Food & Drink

How the 100-year-old ‘granddaddy of all mangoes’ weathered Hurricane Irma

Add Hurricane Irma to the storms Coconut Grove’s famous,100-year-old Haden mango tree has survived.

But like the rest of South Florida, the “granddaddy of all mangoes,” believed to be the tree that gave rise to the entire mango industry in the western hemisphere, didn’t weather the hurricane unscathed.

A major limb was snapped off, lying in the driveway of the current owner, Rudy Kranys, but the vital part of the tree remains upright. Experts said the tree had survived a half dozen hurricanes, including storms in the ‘20s, Andrew in 1992 and three in 2005.

Kranys, who lives in an evacuation zone, flew to Charlotte to stay with family but soon got emails and phone calls from neighbors to tell him the tree had made it.

“It was a relief,” he said in a phone call. “She’s managed to survive so many storms. I’m glad to hear she’s still standing.”

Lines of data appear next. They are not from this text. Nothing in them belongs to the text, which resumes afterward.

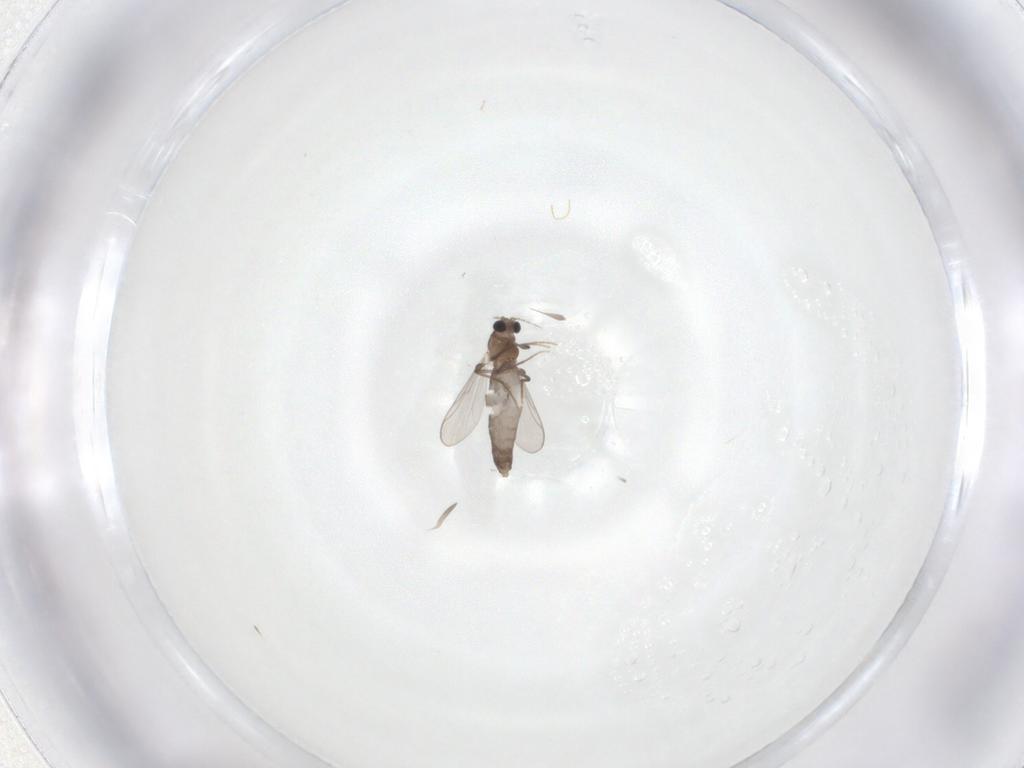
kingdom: Animalia
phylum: Arthropoda
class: Insecta
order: Diptera
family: Chironomidae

This particular tree bore the fruit that marked the first time anyone in America had successfully created a marketable mango, and it became the ambassador to the world.

READ MORE: A 100-year-old tree stands in a Miami yard. Is it the ‘granddaddy of all Florida mangoes?’

Though not all Floridians are mango fans, this Haden mango tree is the one that made mangoes a household word in the Americas. Kranys said he plans to call an arborist to trim it back to ensure it stands for another generation.